Microsoft rejeita reserva de Bitcoin apesar de 'lobby' de fundador da Microstrategy
Acionistas da Microsoft rejeitaram criação de reserva de Bitcoin, prática adotada em larga escala pela Microstrategy e por empresas de Elon Musk
Publicado por: Broadcast Exclusivo
4 minutos
Atualizado em
11/12/2024 às 17:07
Por Gustavo Boldrini, do Broadcast
São Paulo, 11/12/2024 - Acionistas da Microsoft rejeitaram em reunião realizada ontem a proposta de criar uma reserva de Bitcoin no balanço patrimonial da companhia. A proposta tinha como um dos principais apoiadores o empresário Michael Saylor, fundador e presidente do conselho da Microstrategy, companhia conhecida por sua forte e crescente exposição ao BTC como reserva de valor.
Saylor fez uma apresentação durante a reunião tentando convencê-los a votar favoravelmente à proposta de criar uma reserva de Bitcoin como parte da estratégia de tesouraria da gigante de tecnologia.
O quadro de diretores da Microsoft se mostrou contrário à ideia, considerando-a "desnecessária" segundo relatos da imprensa americana, uma vez que a companhia já possui investimentos diversificados na área de tesouraria.
O caso Microstrategy
Um dia antes da reunião na Microsoft, a Microstrategy de Michael Saylor, que é outra gigante do setor de tecnologia dos Estados Unidos, anunciou um aumento nas suas reservas da criptomoeda, com a compra de US$ 2,1 bilhões em BTC na primeira semana de dezembro.
A Microstrategy é citada por analistas como uma das impulsionadoras do recente rali da criptomoeda, que é atribuído principalmente à eleição de Donald Trump como presidente dos Estados Unidos a partir do ano que vem.
Isso porque a companhia tem elevado significativamente sua exposição ao Bitcoin desde 2020, tornando-se hoje detentor de cerca de 2% do total de tokens presentes na rede - o que equivale a US$ 40 bilhões, de acordo com a Bloomberg
Como funcionam as reservas corporativas de Bitcoin?
Empresas - de capital aberto ou não - podem investir em determinados ativos para diversificar seu patrimônio e protegê-lo em momentos de turbulência.

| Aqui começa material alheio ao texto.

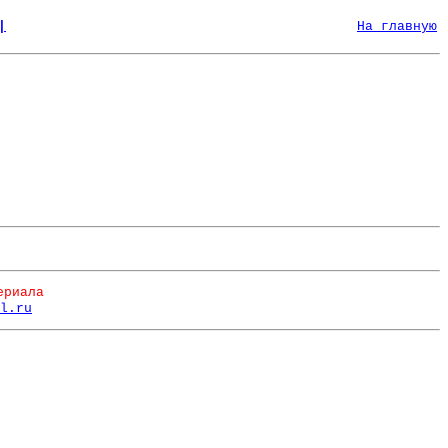
|
На главную
ериала
l.ru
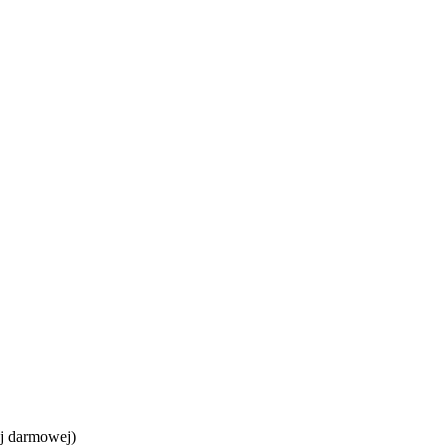
j darmowej)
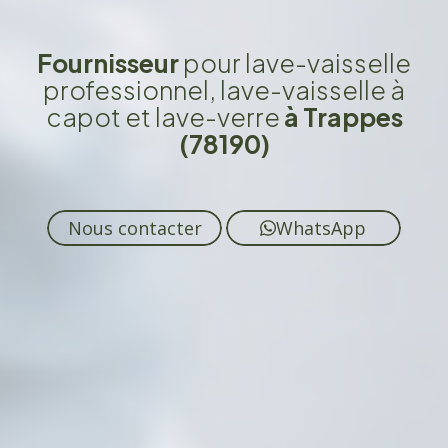
Fournisseur
pour lave-vaisselle
professionnel, lave-vaisselle à
capot et lave-verre
à Trappes
(78190)
Nous contacter
WhatsApp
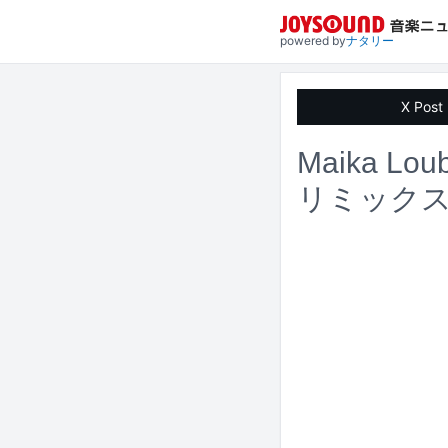
powered by
ナタリー
X Post
Maika L
リミック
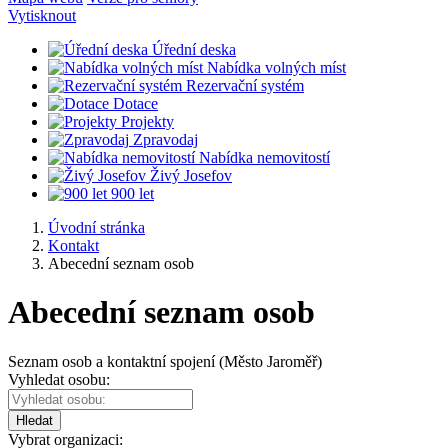
Vytisknout
Úřední deska
Nabídka volných míst
Rezervační systém
Dotace
Projekty
Zpravodaj
Nabídka nemovitostí
Živý Josefov
900 let
Úvodní stránka
Kontakt
Abecední seznam osob
Abecední seznam osob
Seznam osob a kontaktní spojení (Město Jaroměř)
Vyhledat osobu:
Hledat
Vybrat organizaci:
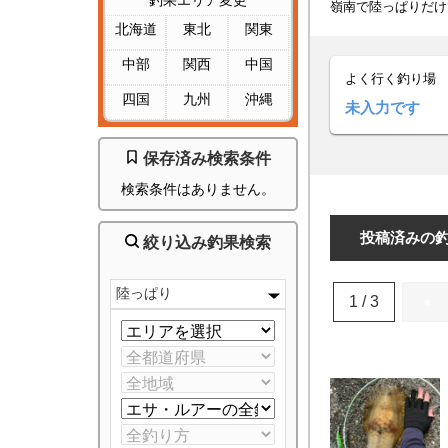
釣果エリア変更
嶺南で陸っぱりだけ
北海道
東北
関東
中部
関西
中国
よく行く釣り場
四国
九州
沖縄
未入力です
保存済み検索条件
検索条件はありません。
投稿済みの
絞り込み釣果検索
陸っぱり
1 / 3
«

Trata-se de estratégias de tesouraria.
Esse investimento pode ser, por exemplo, em moeda estrangeira e em ativos de renda fixa. Recentemente, o Bitcoin surgiu como uma opção, diante do crescente interesse institucional pela criptomoeda e o ganho de relevância dela como reserva de valor.
A compra de Bitcoin pode substituir, por exemplo, aquelas operações de recompra de ações que companhias de capital aberto fazem, muitas vezes como uma forma de demonstrar ao mercado confiança no seu plano de negócios.
Michael Saylor chegou a afirmar na sua apresentação aos acionistas da Microsoft ontem, segundo relatos da imprensa americana, que a companhia fundada por Bill Gates perdeu US$ 200 bilhões em valor de mercado nos últimos cinco anos enquanto optou pelas tradicionais recompras de ações e pagamentos de dividendos ao invés de comprar Bitcoin.
Quais empresas têm reserva de Bitcoin?
A Microstrategy é o caso mais emblemático dessa prática hoje, mas há outros casos. O bilionário Elon Musk, assim com o Michael Saylor, também é um conhecido entusiasta das criptomoedas e adota a compra de bitcoins em suas empresas Tesla e SpaceX.
Outras companhias que possuem alguma reserva em Bitcoin são aquelas que atuam no próprio setor, como a Binance, Coinbase, a Robinhood e a Block.
Fora do setor cripto, há exemplos como a Semler Scientific, companhia de dispositivos médicos, e a Jiva Technologies, empresa de e-commerce de produtos de bem estar.